"It’s So Hard to Say Goodbye"- Boyz II Men
How do I say goodbye to what he had?
The good times that made us laugh, outweigh the bad.
I thought we’d get to see forever
But forever’s gone away.
It’s so hard to say goodbye to yesterday.
I don’t know where this road is going to lead
All I know is where we’ve been
And what we’ve been through.
If we get to see tomorrow
I hope it’s worth all the wait.
It’s so hard to say goodbye to yesterday.
And I’ll take with me the memories
To be my sunshine after the rain
It’s so hard to say goodbye to yesterday
This whole goodbye thing has been a lot harder than what I thought it would be. I’ve been ready to leave Chicago for months, and now that my time here is rapidly drawing to a close, there is a hint of reluctance which has began to creep into my thoughts. Make no mistake there is no regret about my decision to leave the office for a better opportunity and to be closer to my family, however, even knowing that doesn’t make leaving the place you’ve called home for the past year any easier. Combine that with the fact that I have some of the best co-workers I’ve ever had and you have a recipe for a tearful goodbye liken to that in a “chick flick.”
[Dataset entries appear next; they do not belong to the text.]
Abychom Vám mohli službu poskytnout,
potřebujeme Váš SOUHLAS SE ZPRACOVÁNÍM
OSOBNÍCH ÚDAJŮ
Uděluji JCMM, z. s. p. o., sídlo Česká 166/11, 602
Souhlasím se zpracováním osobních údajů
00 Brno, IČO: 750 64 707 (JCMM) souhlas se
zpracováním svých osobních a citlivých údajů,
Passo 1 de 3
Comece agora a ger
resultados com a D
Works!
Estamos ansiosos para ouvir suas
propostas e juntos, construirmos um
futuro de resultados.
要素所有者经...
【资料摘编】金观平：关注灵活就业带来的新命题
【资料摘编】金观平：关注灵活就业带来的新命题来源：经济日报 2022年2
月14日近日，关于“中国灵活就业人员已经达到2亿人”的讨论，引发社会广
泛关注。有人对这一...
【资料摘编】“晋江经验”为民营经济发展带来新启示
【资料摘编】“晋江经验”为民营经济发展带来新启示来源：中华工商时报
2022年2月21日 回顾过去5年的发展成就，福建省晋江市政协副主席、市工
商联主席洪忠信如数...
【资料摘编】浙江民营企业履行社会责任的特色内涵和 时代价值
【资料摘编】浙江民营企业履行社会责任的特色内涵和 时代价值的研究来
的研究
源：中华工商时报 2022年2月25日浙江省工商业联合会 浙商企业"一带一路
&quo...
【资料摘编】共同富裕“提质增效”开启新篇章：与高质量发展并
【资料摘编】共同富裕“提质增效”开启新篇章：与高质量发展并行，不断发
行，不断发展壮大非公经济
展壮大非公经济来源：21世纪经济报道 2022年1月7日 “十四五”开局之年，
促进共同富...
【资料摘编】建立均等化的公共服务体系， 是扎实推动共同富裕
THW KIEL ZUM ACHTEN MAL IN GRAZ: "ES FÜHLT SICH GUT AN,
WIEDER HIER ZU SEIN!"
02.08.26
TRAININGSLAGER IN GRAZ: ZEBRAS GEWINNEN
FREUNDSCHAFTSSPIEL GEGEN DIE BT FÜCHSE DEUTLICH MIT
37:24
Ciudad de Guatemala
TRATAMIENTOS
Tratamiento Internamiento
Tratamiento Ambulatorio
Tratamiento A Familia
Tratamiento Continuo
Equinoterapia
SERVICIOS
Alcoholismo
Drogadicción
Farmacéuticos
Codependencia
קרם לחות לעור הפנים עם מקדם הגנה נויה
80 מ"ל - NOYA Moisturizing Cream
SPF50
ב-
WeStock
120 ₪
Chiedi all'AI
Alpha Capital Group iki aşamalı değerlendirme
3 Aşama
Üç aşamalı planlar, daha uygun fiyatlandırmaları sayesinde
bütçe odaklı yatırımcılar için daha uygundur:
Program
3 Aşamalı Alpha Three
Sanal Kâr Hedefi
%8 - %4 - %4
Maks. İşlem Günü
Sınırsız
I thought my disdain for the management, my desire to be closer to home, and eagerness to take the next step in my career would shield me from any sadness. I was wrong. As the day draws closer and closer, reality sets in more and more that I’m leaving. I’m actually leaving. Furthermore, as I come to grips with this reality, I realize more and more how hard this will be. I have known for months that I was leaving and I have been trying to come up with a way to tell my co-workers for quite some time and have not done it yet. Do I call a meeting, tell them all individually, or send out an email? What I don’t want is for people to find out haphazardly or through the grapevine; at least not the ones I care about. The people I care about, I want them to get it directly from me and no other source. I think I at least owe them that. However, how do I say it? What do I say? What if somebody starts to cry? What if I start to cry? I think I have to just man up and do it and be ready to deal with whatever backlash may occur. Chicago has been good to me and so have my beloved co-workers but that doesn’t change the fact that it’s time to move on.
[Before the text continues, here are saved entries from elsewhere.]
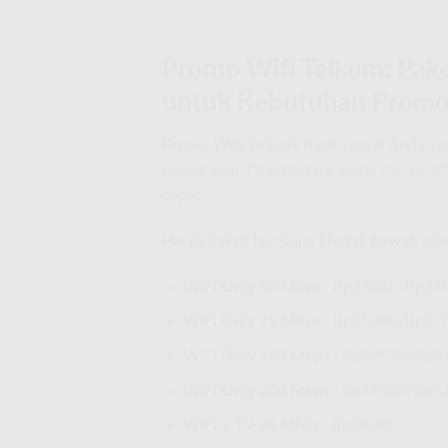
Promo Wifi Telkom: Pake
untuk Kebutuhan Promo 
Promo Wifi Telkom
hadir untuk Anda yang
masuk akal. Di artikel ini, Anda akan meli
cepat.
Harga paket langsung lihat di bawah agar
WiFi Only 50 Mbps
: Rp230Rb/Rp24
WiFi Only 75 Mbps
: Rp250Rb/Rp27
WiFi Only 150 Mbps
: Rp325Rb/Rp3
WiFi Only 200 Mbps
: Rp490Rb/Rp5
WiFi + TV 30 Mbps
: Rp340Rb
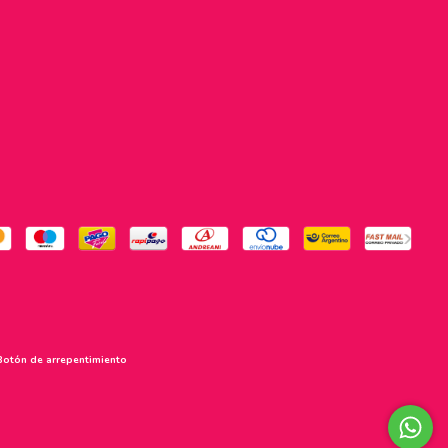
Botón de arrepentimiento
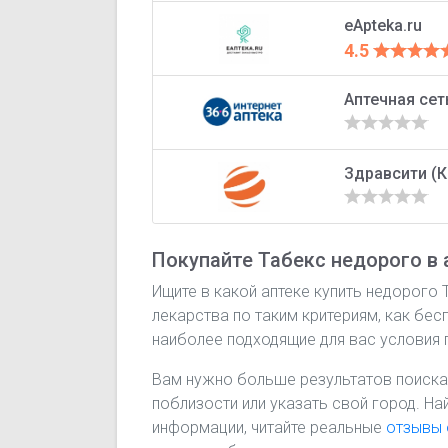
eApteka.ru
4.5
Аптечная сет
Здравсити (
Покупайте Табекс недорого в 
Ищите в какой аптеке купить недорого 
лекарства по таким критериям, как бес
наиболее подходящие для вас условия 
Вам нужно больше результатов поиска
поблизости или указать свой город. На
информации, читайте реальные
отзывы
Anything that isn’t moving is dying. Water that is stagnant isn’t safe to drink. If you’re not moving forward, you’re moving backwards. While this move is certainly sooner than expected, the situation necessitates it. My family needs me; my community needs me; and a wonderful opportunity has come around for me to do all that and draw a paycheck every two weeks. What’s complicating the matter is this bond I have developed with this group of people that I work with that I never knew I could or would. They’ve really kept me from jumping off the ledge (figuratively speaking of course).
When I came to Chicago I was in a really bad place and I didn’t know how to deal with it. It was difficult opening up to people, difficult going to work, and difficult coming home. Everything was a chore and I was unhappy. Even without going into details about my life and where I was, they really helped me start down that road to healing and recovery. They made sure I got out, met people, went to mixers and receptions, and that I spent as little time alone with my crazy thoughts as possible. That time when I finally decided to get out of the house and kick it with them, things began to get better; not overnight but over time. As a result, I owe a lot of the happiness I’ve experienced in Chicago to them.
This is tough! Much tougher than I envisioned and much tougher than I would like; but it is what it is. I know what I have to do and sometimes doing what you have to do means doing the hard thing, which in this case is walking away from them. As I sit here and type this post, I wrestle with my feelings, replaying all the long nights of buffoonery with the co-workers, initiations, drunken karaoke, office fraternization, the long days at court, the shared frustration with management, and how soon that will all be gone. I’ll be back soon enough and the 1,200 miles that will soon be between us isn’t going to stop me.
Alas, as the end of the road for us draws near and I still contemplate how to say goodbye, while I pack away my apartment; I’ll be sure to pack away the memories as well. It’s really hard to say goodbye, especially when you’re leaving such a great group of people. Stay up, be blessed and live every moment like it’s your last because you never know when it will be.